Her story "Boonthing" was referred to as "sparkling" in a review by Abdus Salam of the anthology The Himalayan Arc: Journeys East of South-east in The Hindu, and she was described as one of the authors that 'shines through' by Prannay Pathak of the Hindustan Times.

Tanvi Trivedi of The Times of India described How To Get Published in India as "sure to answer many questions nestling in the minds of aspiring authors."

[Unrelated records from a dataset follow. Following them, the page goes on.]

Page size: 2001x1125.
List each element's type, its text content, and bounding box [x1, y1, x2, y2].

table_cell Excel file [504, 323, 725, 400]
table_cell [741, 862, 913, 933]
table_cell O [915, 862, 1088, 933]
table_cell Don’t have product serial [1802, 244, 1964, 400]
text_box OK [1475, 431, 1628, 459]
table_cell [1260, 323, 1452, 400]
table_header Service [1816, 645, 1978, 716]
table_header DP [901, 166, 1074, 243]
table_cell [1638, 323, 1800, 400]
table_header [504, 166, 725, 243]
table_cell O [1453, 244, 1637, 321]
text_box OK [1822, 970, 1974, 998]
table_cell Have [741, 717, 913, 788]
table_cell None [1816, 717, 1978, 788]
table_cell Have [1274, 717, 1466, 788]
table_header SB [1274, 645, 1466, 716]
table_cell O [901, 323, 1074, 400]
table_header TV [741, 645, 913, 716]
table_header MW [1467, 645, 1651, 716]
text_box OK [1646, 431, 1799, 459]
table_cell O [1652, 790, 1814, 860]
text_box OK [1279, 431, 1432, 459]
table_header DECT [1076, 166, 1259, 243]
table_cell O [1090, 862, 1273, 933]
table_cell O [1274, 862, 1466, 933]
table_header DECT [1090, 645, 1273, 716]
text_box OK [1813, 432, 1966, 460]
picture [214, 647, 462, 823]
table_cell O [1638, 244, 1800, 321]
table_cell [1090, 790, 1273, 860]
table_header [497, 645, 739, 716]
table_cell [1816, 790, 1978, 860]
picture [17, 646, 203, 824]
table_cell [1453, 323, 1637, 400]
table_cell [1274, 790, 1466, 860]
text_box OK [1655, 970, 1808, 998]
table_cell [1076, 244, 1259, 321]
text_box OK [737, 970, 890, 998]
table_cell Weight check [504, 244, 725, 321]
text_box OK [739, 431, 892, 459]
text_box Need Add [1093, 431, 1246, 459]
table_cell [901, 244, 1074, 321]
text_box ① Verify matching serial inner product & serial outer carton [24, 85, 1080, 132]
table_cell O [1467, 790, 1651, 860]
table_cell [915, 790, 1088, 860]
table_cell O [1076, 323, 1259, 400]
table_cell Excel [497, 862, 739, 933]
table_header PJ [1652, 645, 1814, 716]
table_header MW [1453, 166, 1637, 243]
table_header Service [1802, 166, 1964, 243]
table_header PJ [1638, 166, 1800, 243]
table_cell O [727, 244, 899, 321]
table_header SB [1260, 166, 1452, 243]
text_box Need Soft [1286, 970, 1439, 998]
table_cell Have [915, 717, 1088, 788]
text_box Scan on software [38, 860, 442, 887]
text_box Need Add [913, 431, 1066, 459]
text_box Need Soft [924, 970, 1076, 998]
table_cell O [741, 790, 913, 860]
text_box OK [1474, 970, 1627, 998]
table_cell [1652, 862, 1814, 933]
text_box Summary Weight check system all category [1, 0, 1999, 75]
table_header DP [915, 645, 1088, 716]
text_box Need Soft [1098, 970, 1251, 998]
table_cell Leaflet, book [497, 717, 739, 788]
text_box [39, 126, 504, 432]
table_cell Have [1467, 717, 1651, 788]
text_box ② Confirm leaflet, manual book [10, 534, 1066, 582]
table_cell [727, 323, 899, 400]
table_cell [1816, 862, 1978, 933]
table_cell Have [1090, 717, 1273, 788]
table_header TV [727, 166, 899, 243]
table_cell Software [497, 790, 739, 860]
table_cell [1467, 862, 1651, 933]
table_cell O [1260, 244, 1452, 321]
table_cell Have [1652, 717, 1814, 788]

After Pant retold the epic poem The Mahabharata in one hundred tweets, Sian Cain of The Guardian wrote, "Somehow, Meghna Pant has managed to contain all of the dynamics of power struggle, war, love, lust and greed in her 140 character tidbits."

==Awards==
- Times of India Award for Literature & Entrepreneurship (2026) – Winner
- Shakti Award (2025) – Winner
- SheThePeople Powerful Women Award (2024) – Winner
- Laadli Media Award (2023) – Winner
- Society Achievers Award (2022) – Winner
- The Oxford Bookstore Book Cover Prize (2022) – Longlist
- FICCI Young Achiever's Award (2019) – Winner
- Laadli Media Award (2018) – Winner
- Bharat Nirman Award (2017) – Winner
- FON (Fellows of Nature) South Asia Short Story Award (2016) – Winner
- Muse India Young Writer Award (2013) – Winner
- Commonwealth Short Story Prize (2018) – Longlist
- Frank O'Connor International Short Story Award (2014) – Longlist
- The Cinnamon Press Novel Writing Award (2012) – Shortlist

==Bibliography==
Novels
- One & A Half Wife (2012). New Delhi: Westland. ISBN 978-9381626481.
- The Terrible, Horrible, Very Bad Good News (2021). Penguin Random House. ISBN 978-0143453543.
- Boys Don't Cry (2022). Penguin Random House. ISBN 978-0143455097.
- The Man Who Lost India (2024). Simon & Schuster. ISBN 978-8194643098.

Short Stories
- Happy Birthday! (2013). London: Random House. ISBN 978-8184004038.
- The Trouble With Women (2016). Juggernaut.
- The Holy 100: The Little Book of Big Epics (2019). Rupa Publications. .

Non-Fiction
- Feminist Rani (2018). Penguin Random House. ISBN 978-0143442875.
- How to Get Published in India (2019). Bloomsbury. ISBN 978-9388271066.

Children's Books
- JoJo & Moni: Happy Place (2024). Niyogi Books. ISBN 8119626699.

==Personal life==
Born in Shimla, to Sujata and Deep Chandra Pant––both of whom worked in the Indian Revenue Service and retired as Chief Commissioners of Income Tax from Mumbai and Kolkata respectively in 2012, Pant is the sister of stand-up comedian Sorabh Pant. She lives in Mumbai with her two daughters.